> _Information_:
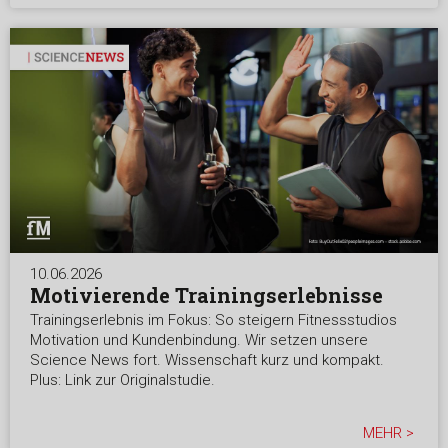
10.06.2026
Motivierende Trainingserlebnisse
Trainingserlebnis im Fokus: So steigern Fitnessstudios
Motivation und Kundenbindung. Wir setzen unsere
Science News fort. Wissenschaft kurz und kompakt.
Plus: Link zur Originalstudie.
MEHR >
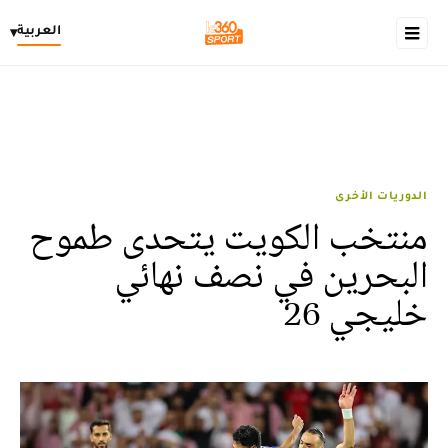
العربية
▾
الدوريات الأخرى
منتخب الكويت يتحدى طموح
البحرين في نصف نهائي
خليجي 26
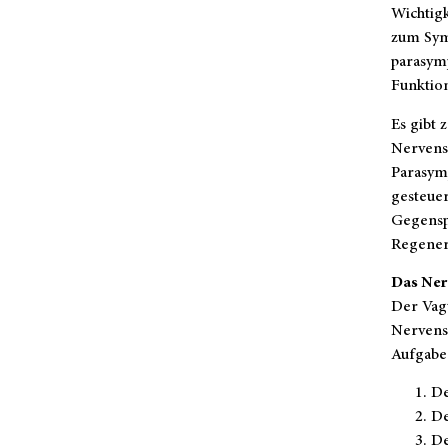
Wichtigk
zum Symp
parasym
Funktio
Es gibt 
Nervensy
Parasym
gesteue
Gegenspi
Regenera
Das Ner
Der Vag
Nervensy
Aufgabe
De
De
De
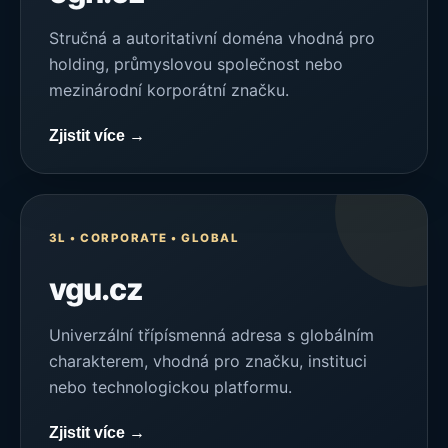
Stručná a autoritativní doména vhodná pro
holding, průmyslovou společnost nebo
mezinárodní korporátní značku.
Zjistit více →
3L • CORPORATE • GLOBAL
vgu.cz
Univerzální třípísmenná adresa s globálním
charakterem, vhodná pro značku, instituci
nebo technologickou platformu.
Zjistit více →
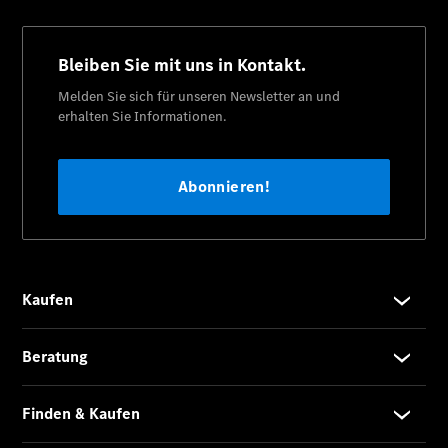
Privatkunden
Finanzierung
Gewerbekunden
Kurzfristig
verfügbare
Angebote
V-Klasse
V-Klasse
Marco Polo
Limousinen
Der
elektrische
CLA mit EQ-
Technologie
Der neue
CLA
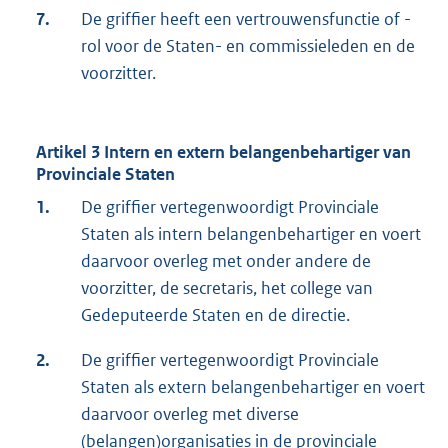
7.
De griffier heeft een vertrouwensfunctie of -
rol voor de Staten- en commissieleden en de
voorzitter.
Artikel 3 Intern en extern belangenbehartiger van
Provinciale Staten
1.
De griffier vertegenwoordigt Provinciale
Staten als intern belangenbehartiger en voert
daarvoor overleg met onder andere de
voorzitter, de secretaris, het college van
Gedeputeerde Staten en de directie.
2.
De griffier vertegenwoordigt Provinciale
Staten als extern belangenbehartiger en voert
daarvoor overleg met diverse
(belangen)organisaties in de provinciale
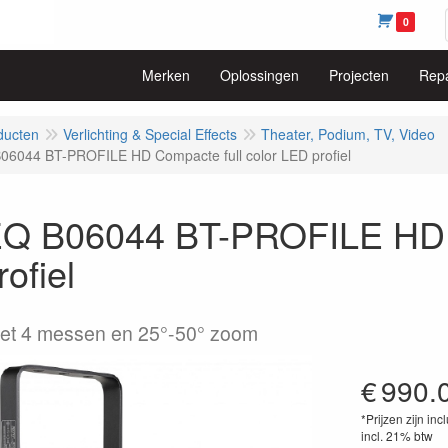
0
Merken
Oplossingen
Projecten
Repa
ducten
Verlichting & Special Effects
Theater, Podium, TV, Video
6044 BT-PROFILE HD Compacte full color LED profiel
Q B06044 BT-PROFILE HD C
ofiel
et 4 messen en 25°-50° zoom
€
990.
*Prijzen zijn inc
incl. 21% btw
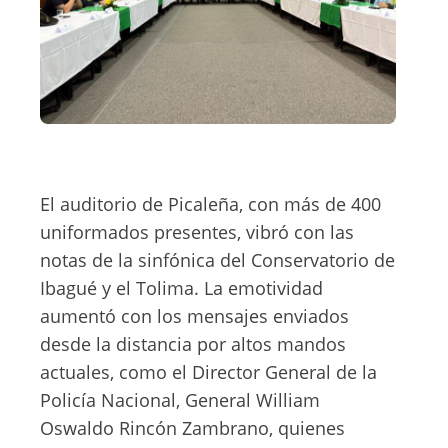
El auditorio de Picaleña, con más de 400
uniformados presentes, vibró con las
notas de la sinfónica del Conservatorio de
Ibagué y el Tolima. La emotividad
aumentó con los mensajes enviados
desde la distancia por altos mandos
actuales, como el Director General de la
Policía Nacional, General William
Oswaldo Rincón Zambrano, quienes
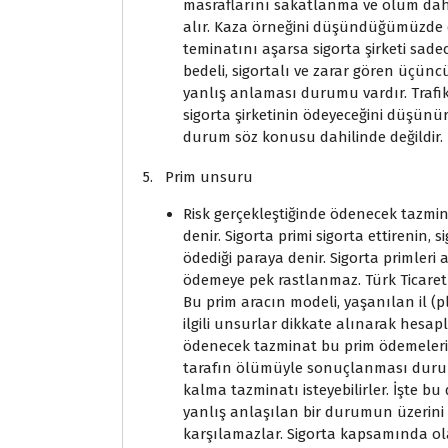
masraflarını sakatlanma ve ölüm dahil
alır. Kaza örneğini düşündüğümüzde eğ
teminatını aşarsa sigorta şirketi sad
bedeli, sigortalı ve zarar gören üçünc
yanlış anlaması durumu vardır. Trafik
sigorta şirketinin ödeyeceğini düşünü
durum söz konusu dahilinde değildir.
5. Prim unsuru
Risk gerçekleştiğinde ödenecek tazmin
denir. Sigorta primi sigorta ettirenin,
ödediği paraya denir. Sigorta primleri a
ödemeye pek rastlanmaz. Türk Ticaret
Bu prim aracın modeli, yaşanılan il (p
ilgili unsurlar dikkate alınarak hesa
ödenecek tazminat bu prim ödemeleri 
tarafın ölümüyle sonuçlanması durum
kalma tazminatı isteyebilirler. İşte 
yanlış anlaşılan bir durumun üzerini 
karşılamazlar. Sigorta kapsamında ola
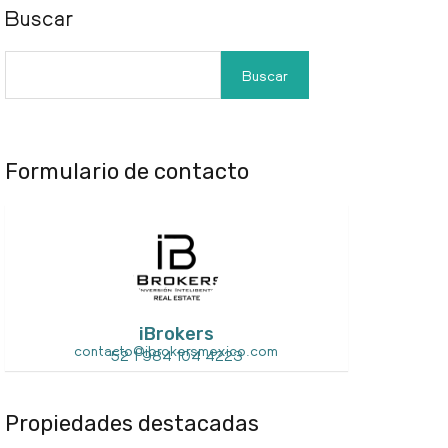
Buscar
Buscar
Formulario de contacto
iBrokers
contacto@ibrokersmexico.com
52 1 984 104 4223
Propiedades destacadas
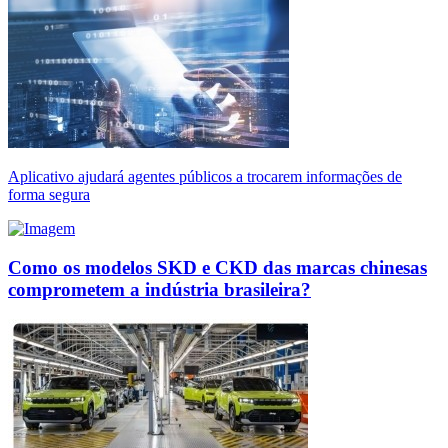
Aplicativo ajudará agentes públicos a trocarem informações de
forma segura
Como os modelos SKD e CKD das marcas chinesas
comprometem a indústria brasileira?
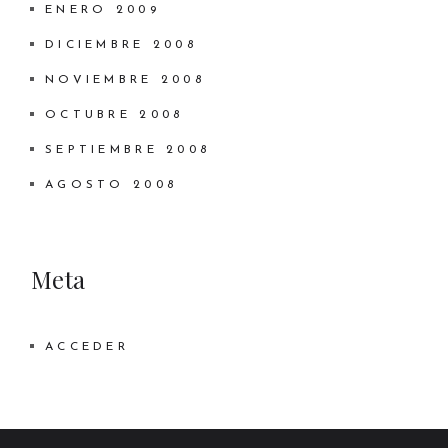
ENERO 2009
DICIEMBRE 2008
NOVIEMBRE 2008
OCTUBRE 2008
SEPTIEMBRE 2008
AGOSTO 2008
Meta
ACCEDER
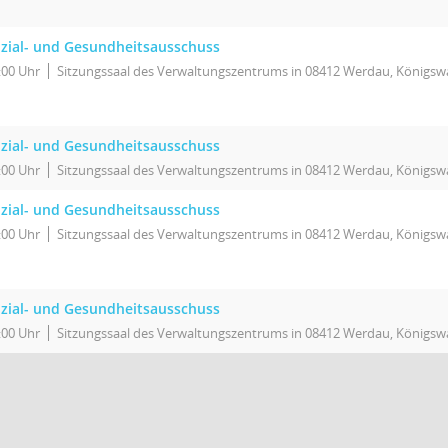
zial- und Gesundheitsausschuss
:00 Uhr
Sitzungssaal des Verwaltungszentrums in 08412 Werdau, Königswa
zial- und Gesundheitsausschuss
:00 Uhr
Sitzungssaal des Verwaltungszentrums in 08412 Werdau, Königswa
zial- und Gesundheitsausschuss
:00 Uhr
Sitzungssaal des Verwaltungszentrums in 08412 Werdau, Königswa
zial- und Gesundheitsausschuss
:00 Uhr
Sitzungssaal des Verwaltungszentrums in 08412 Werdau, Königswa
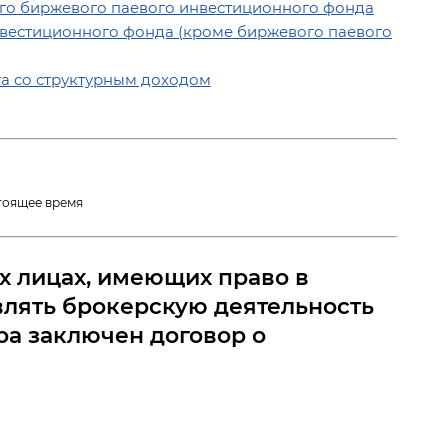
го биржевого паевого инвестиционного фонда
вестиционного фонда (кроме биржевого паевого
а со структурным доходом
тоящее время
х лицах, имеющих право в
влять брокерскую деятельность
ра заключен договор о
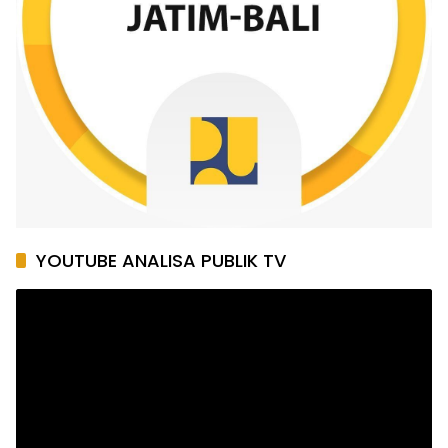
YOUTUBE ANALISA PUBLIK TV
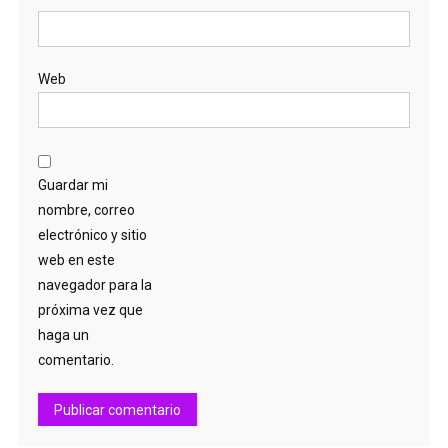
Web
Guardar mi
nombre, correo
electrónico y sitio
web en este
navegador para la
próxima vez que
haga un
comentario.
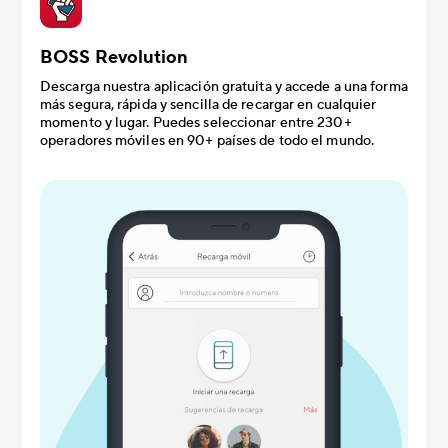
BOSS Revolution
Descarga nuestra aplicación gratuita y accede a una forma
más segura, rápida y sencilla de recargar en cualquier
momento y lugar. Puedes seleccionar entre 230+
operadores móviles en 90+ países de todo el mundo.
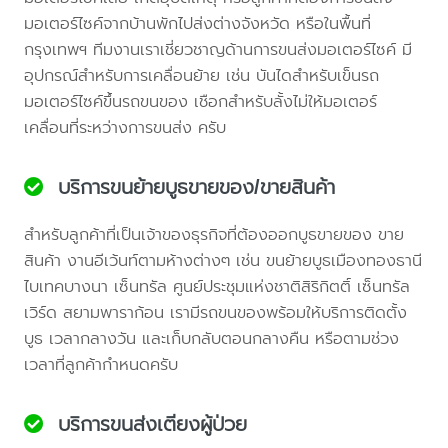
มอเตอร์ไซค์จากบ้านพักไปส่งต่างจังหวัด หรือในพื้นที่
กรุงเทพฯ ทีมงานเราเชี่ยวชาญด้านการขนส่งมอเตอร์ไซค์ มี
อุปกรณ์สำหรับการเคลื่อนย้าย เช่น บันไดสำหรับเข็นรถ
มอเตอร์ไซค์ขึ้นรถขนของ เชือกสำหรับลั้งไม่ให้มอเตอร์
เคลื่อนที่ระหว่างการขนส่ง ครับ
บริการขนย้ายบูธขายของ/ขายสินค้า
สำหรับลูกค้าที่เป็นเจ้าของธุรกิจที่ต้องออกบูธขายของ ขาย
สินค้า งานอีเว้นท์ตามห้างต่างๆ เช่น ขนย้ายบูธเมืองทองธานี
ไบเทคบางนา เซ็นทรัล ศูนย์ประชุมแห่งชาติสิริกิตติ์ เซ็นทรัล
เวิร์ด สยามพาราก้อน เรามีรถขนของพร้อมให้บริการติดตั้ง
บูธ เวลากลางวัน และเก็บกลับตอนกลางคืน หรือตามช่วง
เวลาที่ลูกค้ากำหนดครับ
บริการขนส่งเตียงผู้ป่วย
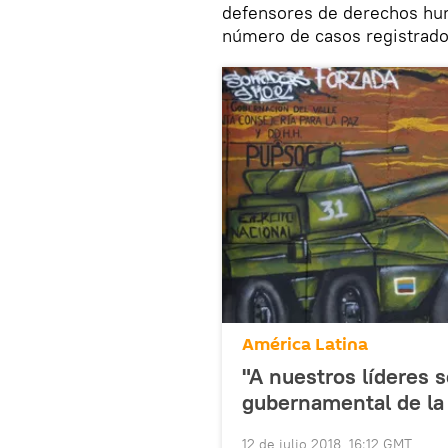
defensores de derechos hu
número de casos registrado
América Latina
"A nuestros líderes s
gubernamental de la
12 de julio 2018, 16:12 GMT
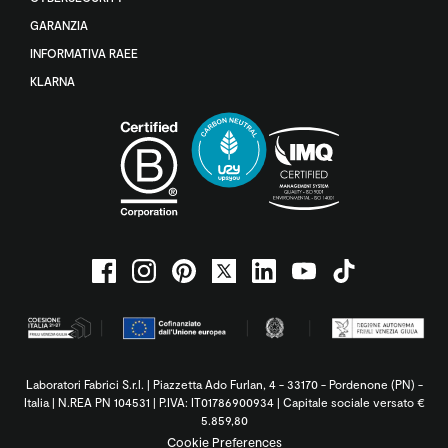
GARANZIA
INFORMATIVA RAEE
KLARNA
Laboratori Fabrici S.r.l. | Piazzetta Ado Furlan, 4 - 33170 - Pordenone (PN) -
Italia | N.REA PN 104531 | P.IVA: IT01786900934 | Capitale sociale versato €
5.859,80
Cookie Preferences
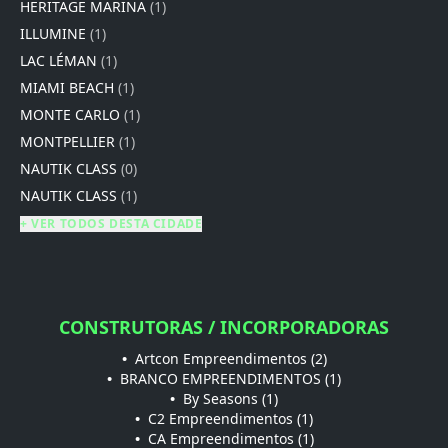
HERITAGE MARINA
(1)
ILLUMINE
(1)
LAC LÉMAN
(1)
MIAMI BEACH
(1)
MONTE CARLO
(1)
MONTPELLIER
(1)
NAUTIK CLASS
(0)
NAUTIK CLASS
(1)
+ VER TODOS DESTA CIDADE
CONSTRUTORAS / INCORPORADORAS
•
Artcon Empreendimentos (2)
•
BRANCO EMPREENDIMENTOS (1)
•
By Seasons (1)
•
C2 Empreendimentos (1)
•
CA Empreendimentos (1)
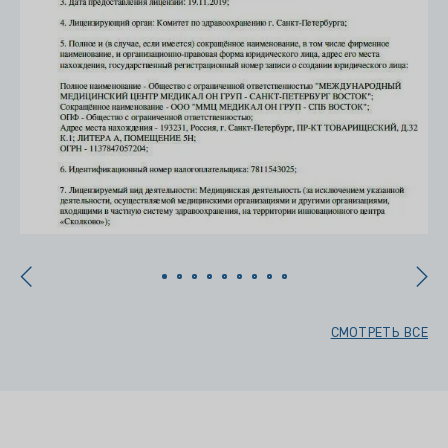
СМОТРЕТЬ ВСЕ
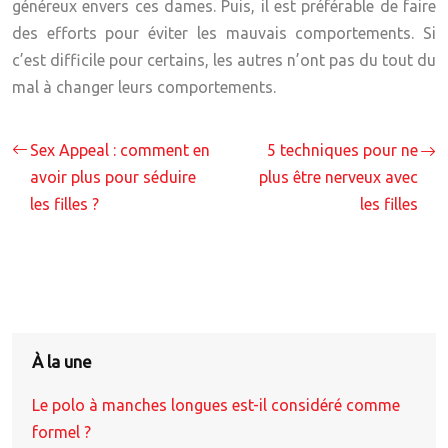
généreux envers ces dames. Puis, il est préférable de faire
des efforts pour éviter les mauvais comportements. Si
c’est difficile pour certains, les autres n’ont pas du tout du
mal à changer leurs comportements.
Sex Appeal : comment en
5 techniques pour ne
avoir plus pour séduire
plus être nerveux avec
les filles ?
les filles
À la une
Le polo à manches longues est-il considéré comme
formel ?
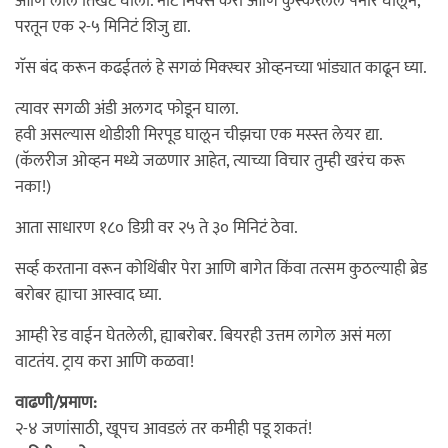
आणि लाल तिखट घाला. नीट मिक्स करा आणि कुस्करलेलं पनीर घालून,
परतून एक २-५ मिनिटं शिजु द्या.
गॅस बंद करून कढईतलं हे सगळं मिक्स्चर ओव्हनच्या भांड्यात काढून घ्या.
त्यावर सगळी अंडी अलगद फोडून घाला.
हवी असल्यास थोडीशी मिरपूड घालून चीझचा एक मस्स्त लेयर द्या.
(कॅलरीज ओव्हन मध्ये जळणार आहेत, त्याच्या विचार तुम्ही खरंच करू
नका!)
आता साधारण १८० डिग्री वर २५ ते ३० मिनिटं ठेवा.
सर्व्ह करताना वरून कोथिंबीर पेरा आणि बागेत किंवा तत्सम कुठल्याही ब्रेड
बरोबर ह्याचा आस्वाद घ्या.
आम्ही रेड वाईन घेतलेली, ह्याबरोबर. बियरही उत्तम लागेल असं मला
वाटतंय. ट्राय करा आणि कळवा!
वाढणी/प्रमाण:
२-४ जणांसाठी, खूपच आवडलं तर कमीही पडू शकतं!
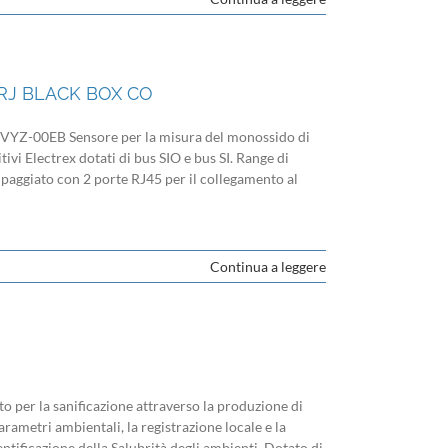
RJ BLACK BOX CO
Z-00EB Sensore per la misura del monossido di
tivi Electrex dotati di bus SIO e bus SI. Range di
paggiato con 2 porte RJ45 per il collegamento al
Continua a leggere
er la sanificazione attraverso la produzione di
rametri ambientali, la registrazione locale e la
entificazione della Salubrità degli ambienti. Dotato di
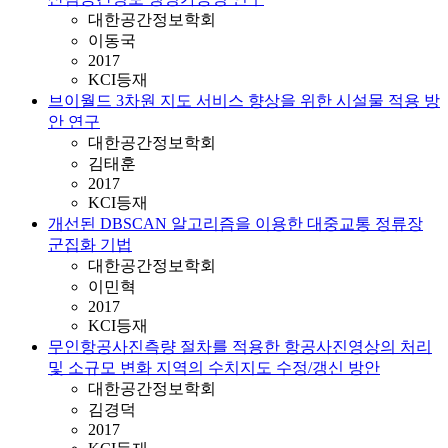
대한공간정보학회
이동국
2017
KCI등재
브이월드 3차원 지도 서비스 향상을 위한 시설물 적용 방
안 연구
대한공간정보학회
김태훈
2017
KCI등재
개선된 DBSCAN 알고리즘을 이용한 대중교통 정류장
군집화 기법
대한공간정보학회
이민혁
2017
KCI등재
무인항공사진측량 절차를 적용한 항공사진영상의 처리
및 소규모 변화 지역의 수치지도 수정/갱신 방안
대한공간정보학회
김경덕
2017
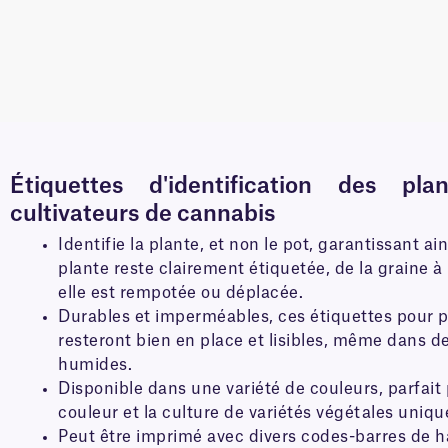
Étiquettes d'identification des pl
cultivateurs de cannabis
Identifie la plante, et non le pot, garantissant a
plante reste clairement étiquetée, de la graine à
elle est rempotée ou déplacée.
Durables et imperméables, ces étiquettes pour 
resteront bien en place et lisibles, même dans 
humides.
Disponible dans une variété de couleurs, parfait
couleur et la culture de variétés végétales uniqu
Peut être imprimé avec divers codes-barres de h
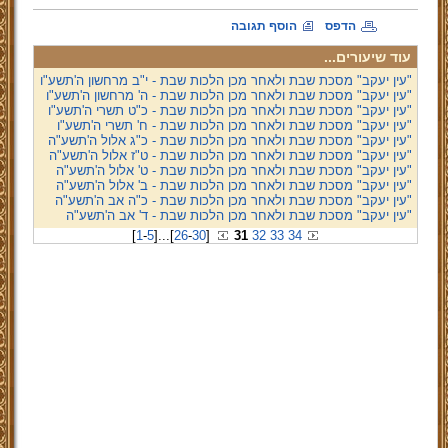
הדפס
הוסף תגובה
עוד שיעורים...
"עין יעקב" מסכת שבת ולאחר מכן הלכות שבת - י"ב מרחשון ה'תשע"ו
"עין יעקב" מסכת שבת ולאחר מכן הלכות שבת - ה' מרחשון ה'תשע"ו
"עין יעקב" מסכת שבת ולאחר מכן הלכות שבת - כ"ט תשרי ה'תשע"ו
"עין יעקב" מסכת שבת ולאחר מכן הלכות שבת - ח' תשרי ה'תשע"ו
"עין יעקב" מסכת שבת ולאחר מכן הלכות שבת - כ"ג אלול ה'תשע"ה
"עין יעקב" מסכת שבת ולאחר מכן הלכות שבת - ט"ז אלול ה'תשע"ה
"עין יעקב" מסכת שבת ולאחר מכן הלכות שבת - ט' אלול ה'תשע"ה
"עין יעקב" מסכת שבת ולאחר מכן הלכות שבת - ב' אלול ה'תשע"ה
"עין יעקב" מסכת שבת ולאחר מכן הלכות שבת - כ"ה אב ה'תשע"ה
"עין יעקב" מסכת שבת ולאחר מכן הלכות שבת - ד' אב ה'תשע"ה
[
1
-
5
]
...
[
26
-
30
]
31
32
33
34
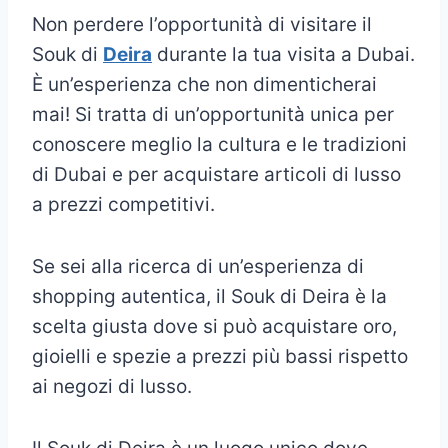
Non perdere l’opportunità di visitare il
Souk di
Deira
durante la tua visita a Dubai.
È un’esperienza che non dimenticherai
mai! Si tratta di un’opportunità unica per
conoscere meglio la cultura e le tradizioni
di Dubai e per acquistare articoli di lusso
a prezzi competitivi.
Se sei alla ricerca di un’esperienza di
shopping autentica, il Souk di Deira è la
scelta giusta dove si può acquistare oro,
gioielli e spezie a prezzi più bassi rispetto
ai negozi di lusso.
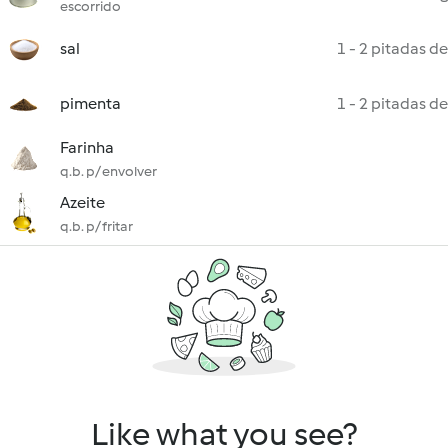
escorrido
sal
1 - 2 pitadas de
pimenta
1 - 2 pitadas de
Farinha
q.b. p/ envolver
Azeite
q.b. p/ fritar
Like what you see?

> _Task item_: In the preceding material, find each line holding the word "acquistare" and copy it out.

> _Exercise output_:
di Dubai e per acquistare articoli di lusso
scelta giusta dove si può acquistare oro,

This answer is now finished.